What Was Disclosed
GitHub published advisory GHSA-9rfg-v8g9-9367 for CVE-2026-42462, a high-severity issue in the npm package @fedify/fedify. The advisory lists versions before 2.2.3 as affected and 2.2.3 as the patched version.
Fedify's 2.2.3 changelog and release notes say the release fixed a Linked Data Signature verification issue that could let certain signed activities be interpreted differently than intended. The advisory was published in the Fedify repository on May 20, 2026 and published to the GitHub Advisory Database on May 26, 2026.
Why Shape and Graph Can Diverge
The vulnerable boundary was not ordinary JSON syntax. The advisory explains that Linked Data Signatures were checked over a canonical RDF graph representation, while application behavior still depended on the incoming JSON-LD tree shape. JSON-LD can express the same graph through different object structures, so a signature can stay valid while the payload shape changes.

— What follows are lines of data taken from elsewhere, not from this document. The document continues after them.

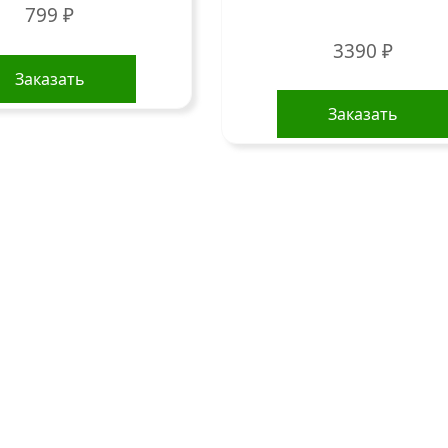
799
₽
3390
₽
Заказать
Заказать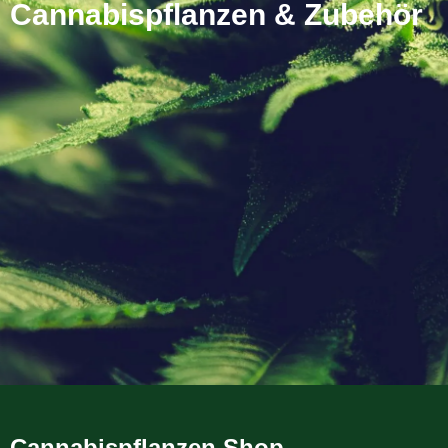
Cannabispflanzen & Zubehör
Cannabispflanzen Shop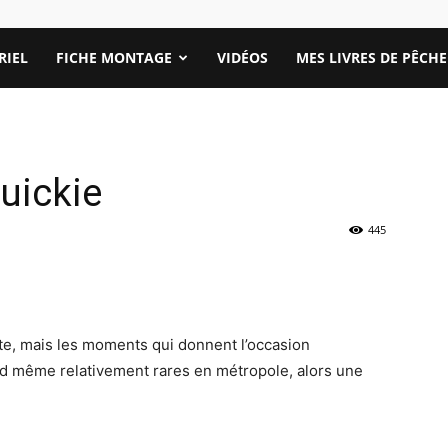
RIEL
FICHE MONTAGE
VIDÉOS
MES LIVRES DE PÊCHE
uickie
445
ite, mais les moments qui donnent l’occasion
and même relativement rares en métropole, alors une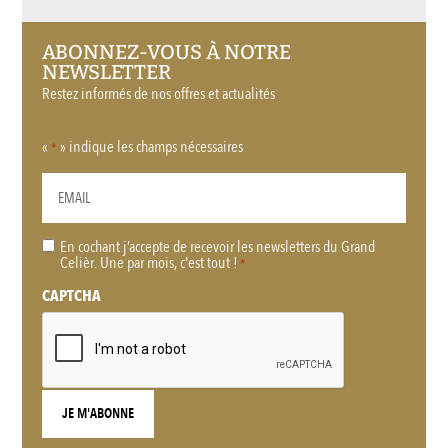
ABONNEZ-VOUS À NOTRE
NEWSLETTER
Restez informés de nos offres et actualités
«
» indique les champs nécessaires
*
En cochant j’accepte de recevoir les newsletters du Grand
RGPD
Celièr. Une par mois, c'est tout !
*
*
CAPTCHA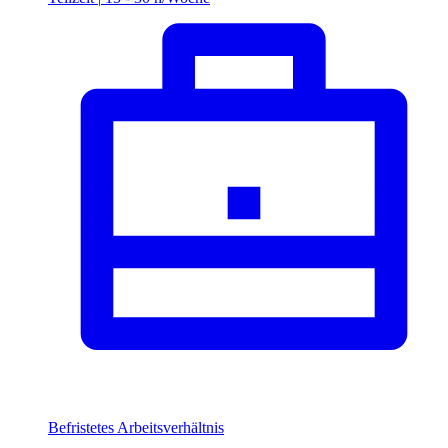
Befristetes Arbeitsverhältnis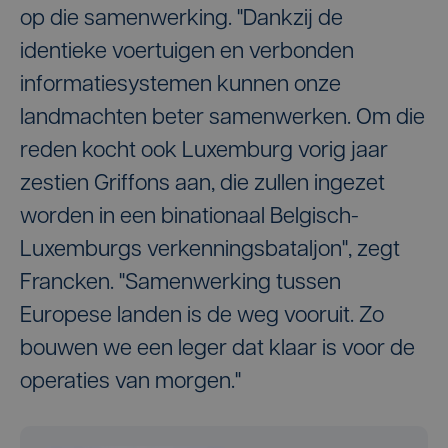
op die samenwerking. "Dankzij de
identieke voertuigen en verbonden
informatiesystemen kunnen onze
landmachten beter samenwerken. Om die
reden kocht ook Luxemburg vorig jaar
zestien Griffons aan, die zullen ingezet
worden in een binationaal Belgisch-
Luxemburgs verkenningsbataljon", zegt
Francken. "Samenwerking tussen
Europese landen is de weg vooruit. Zo
bouwen we een leger dat klaar is voor de
operaties van morgen."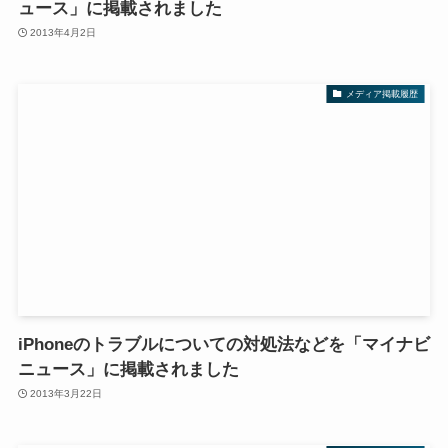
ュース」に掲載されました
2013年4月2日
メディア掲載履歴
iPhoneのトラブルについての対処法などを「マイナビ
ニュース」に掲載されました
2013年3月22日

GitHub's advisory calls out JSON-LD features including @graph, @reverse, and @included. Those features can move or hide fields from the tree shape many ActivityPub implementations inspect, while preserving the graph representation used for signature verification.

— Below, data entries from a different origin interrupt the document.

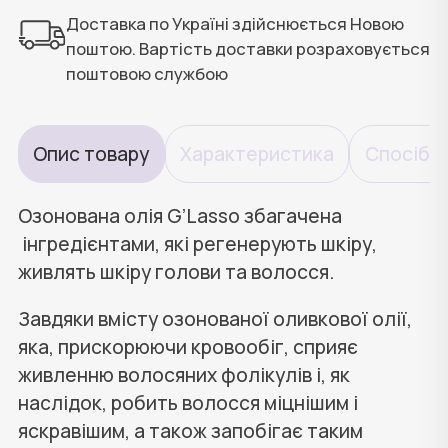
Доставка по Україні здійснюється Новою
поштою. Вартість доставки розраховується
поштовою службою
Опис товару
Характеристика
Спосіб 
Озонована олiя G’Lasso збагачена
інгредієнтами, які регенерують шкіру,
живлять шкіру голови та волосся.
Завдяки вмісту озонованої оливкової олії,
яка, прискорюючи кровообіг, сприяє
живленню волосяних фолікулів і, як
наслідок, робить волосся міцнішим і
яскравішим, а також запобігає таким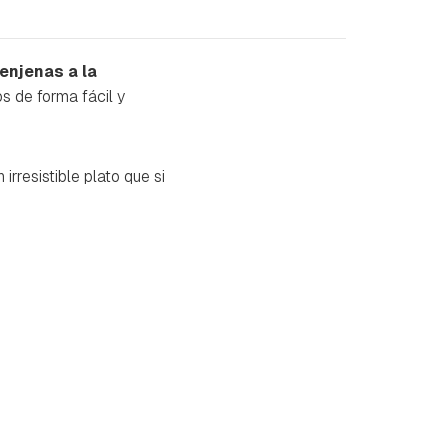
enjenas a la
s de forma fácil y
n irresistible plato que si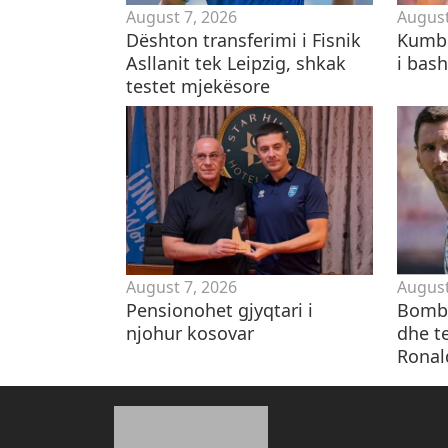
August 7, 2026
August
Dështon transferimi i Fisnik
Kumbu
Asllanit tek Leipzig, shkak
i bas
testet mjekësore
August 7, 2026
August
Pensionohet gjyqtari i
Bomba
njohur kosovar
dhe te
Ronal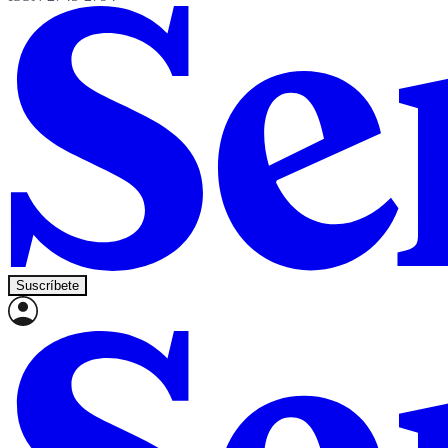
Suscríbete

The Validation Boundary Lesson
For JSON-adjacent security checks, this is the same lesson seen in parser interoperability issues: a payload must be validated in the same representation that the application will consume. Syntax validity, pretty printing, canonical graph equivalence, and business-rule interpretation are separate checks.

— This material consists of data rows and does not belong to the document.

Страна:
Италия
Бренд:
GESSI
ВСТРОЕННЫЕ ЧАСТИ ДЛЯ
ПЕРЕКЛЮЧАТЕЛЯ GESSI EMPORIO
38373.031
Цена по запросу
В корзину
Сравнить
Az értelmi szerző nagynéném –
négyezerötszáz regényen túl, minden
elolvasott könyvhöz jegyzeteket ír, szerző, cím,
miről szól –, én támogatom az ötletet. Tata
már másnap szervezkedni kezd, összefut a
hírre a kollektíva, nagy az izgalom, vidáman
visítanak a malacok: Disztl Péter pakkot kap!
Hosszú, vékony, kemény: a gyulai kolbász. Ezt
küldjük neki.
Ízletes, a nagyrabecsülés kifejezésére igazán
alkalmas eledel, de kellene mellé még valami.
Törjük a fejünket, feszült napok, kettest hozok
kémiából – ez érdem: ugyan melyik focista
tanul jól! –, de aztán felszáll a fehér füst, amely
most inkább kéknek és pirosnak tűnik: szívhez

That distinction matters for browser-based developer tools. A local JSON formatter or diff tool can keep pasted data private and can make risky structures visible, but it should not imply that a signed JSON-LD document is safe for a specific ActivityPub or Linked Data workflow unless it applies that workflow's exact compaction, rejection, and verification rules.
Guidance for Developers
Projects using @fedify/fedify should upgrade to 2.2.3 or later. The advisory recommends rejecting @graph, @included, and @reverse after compacting incoming activities to the application's local context, because aliases can otherwise hide those keywords.
More generally, tool authors should be explicit about the trust boundary they cover. Formatters, repair tools, and validators can confirm that bytes form JSON and can help inspect suspicious structures locally, but signature, authorization, and replay checks need to run against the exact normalized form the application will act on.